Co najgorsze ten chłopak źle traktuje moją córkę, bije ją, zdradza i wmawia, że zasłużyła na lanie, a ona w to wierzy. Wykańcza ją psychicznie, ponieważ bije ją za błahe sprawy, np. za to, że źle przypudrowała siniaka i ja go zauważyłam. (…) W okresie egzaminów maturalnych tak strasznie ją pobił, że na egzamin poszła w ciemnych okularach i w czapce z daszkiem. Namawialiśmy ją na zrobienie obdukcji. Niechętnie, ale zgodziła się. Z wynikami poszliśmy na policję. Daremnie, córka zeznając nie oskarżyła go. (…) Po większym pobiciu kilka dni przerwy i wraca do niego. (…) A on ją jeszcze oszukuje, co rusz to gdzieś wyjeżdża, kłamie jakie sprawy ma do załatwienia, a ona mu wierzy.
Ponieważ zakazaliśmy jej spotykać się z nim, więc wyprowadziła się do niego. Jakiś czas nie przychodziła, teraz pojawia się co parę dni. Córka studiuje zaocznie na kierunku prawo i administracja, ale żeby być niezależną finansowo podjęła pracę zarobkową, która niewiele pozostawia jej czasu na naukę. Obawiam się, że przerwie naukę, zmarnuje sobie młodość, a nam przysporzy zmartwień i nerwów. Jaka czeka ją przyszłość.

Krzysztof Jackowski: - Patrząc na zdjęcie pani córki i tego mężczyzny, nie czytając listu powiedziałem: z tego zdjęcia emanuje psychopatia, mam wrażenie, że ten związek jest psychopatyczny, głównie za sprawą tego mężczyzny. Ten mężczyzna z pozoru jest miły i dobry, ale tylko z pozoru. Jest to człowiek o szalonej wyobraźni, strasznej podejrzliwości i niezwykłej raptowności. Ten mężczyzna jest wręcz niebezpieczny. Może pobić i zabić. Związek z pani córką też jest szalony, psychopatyczny.

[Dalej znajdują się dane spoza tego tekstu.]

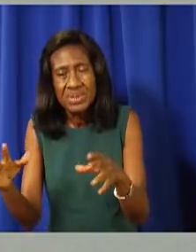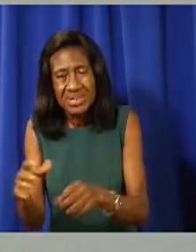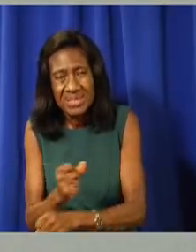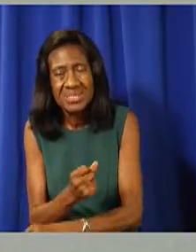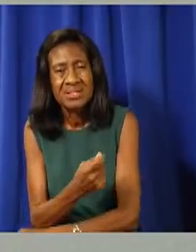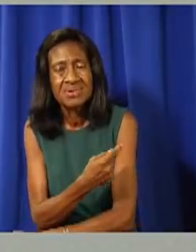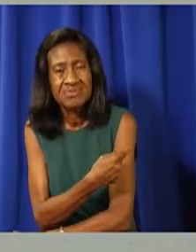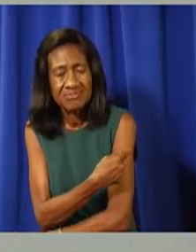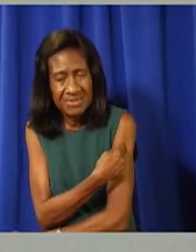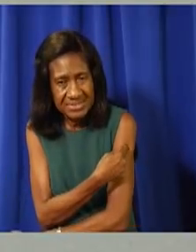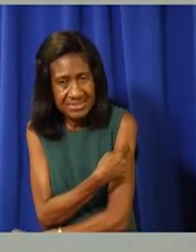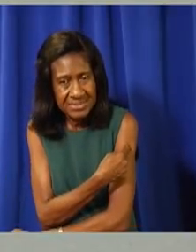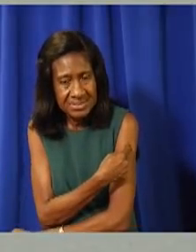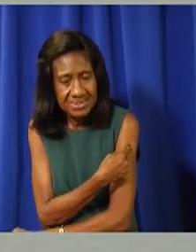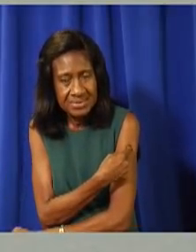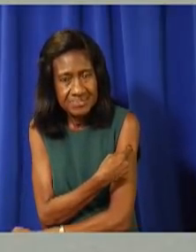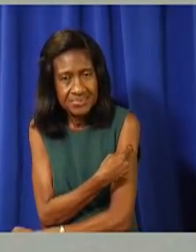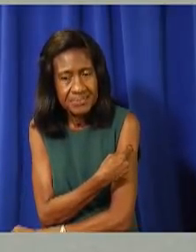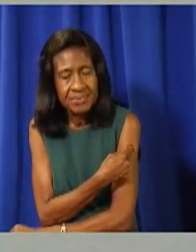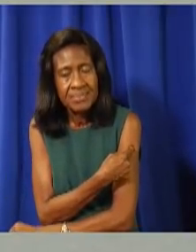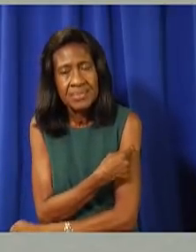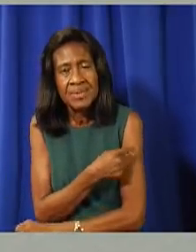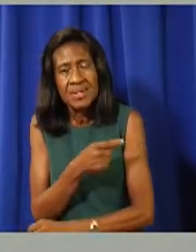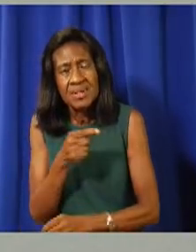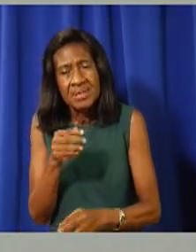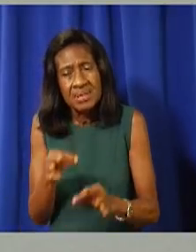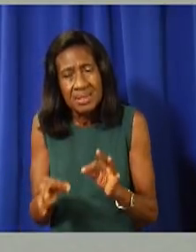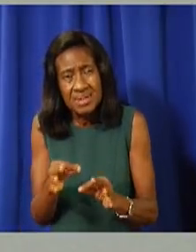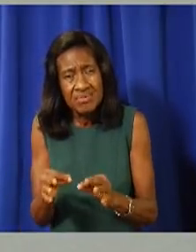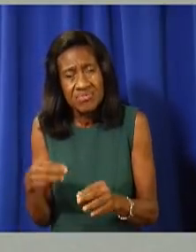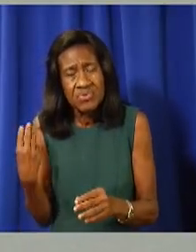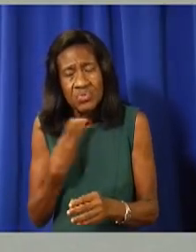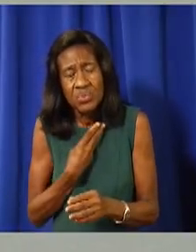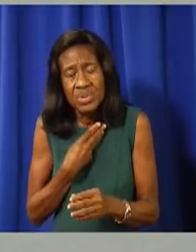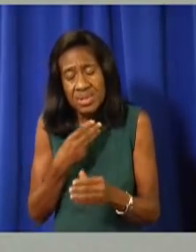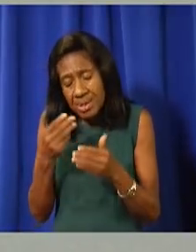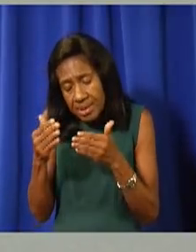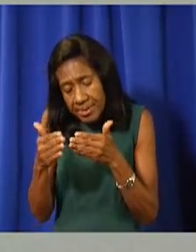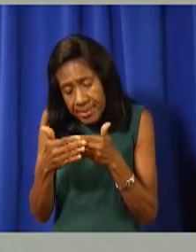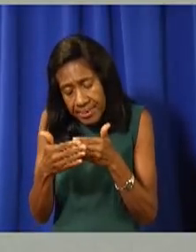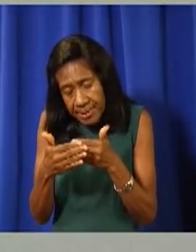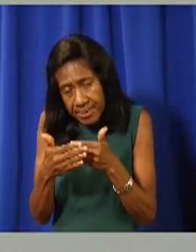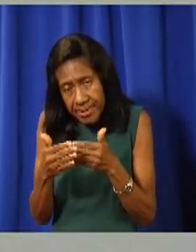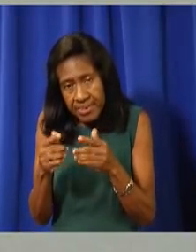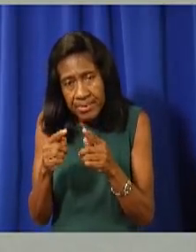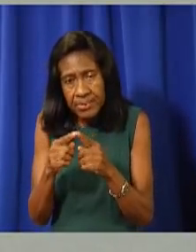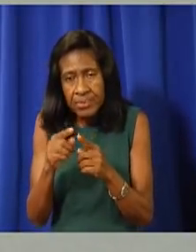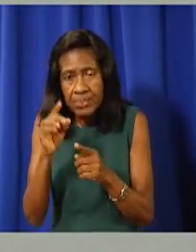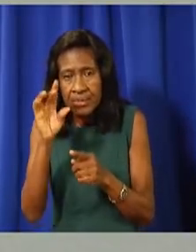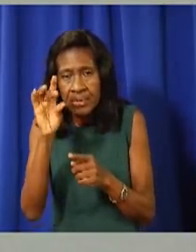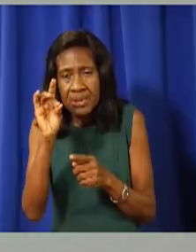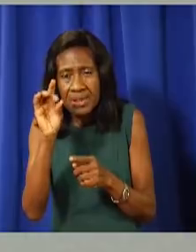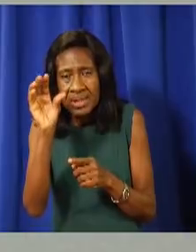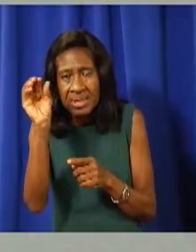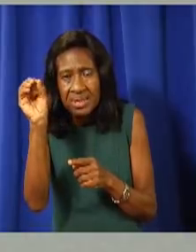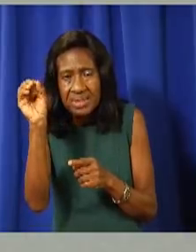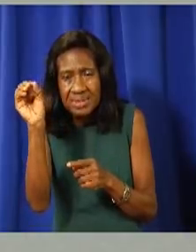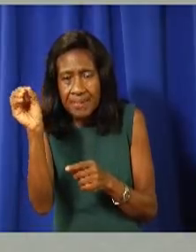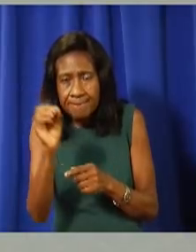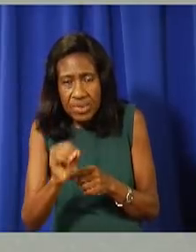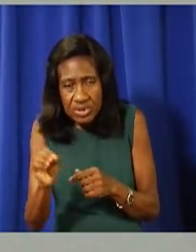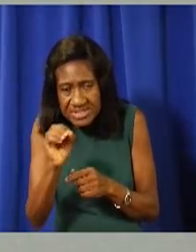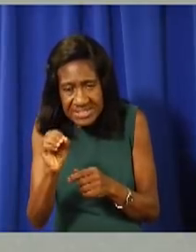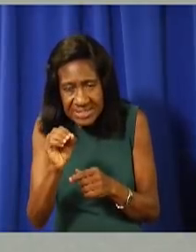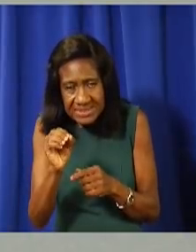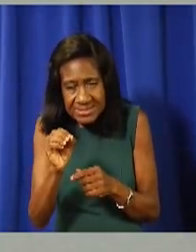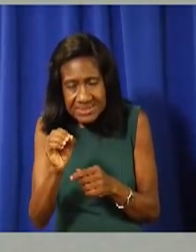you know, quite close to that target, we may make a decision to accept it and, and,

Oni kochają się szalona miłością. A jednak, mimo wszystko nie doradzam tym ludziom, żeby się rozstali. Radzę im by wybrali się do dobrego psychiatry albo psychologa, do kogoś kto by im pomógł, podpowiedział sposoby jak ten związek naprawić, ucywilizować. Ich łączy szalona, ale prawdziwa miłość. Ten mężczyzna niewątpliwie powinien się leczyć. Fakt, że pani córka wytrzymuje katusze serwowane w tym związku jest najlepszym potwierdzeniem mojej diagnozy, że ci ludzie powinni być ze sobą. Jeżeli się rozdzielą, to oboje zmarnują sobie życie. Oni są skazani na siebie. Wszystko to powiedziałem wyłącznie na podstawie zdjęcia, nie znając ani słowa listu, co powinno panią przekonać, że w przypadku tej sprawy moja wizja jest trafna i słuszna. Cała nadzieja w tym, że ten mężczyzna będzie się leczył i zmieni się. W każdym bądź razie pani córce nie będzie się nudzić w życiu…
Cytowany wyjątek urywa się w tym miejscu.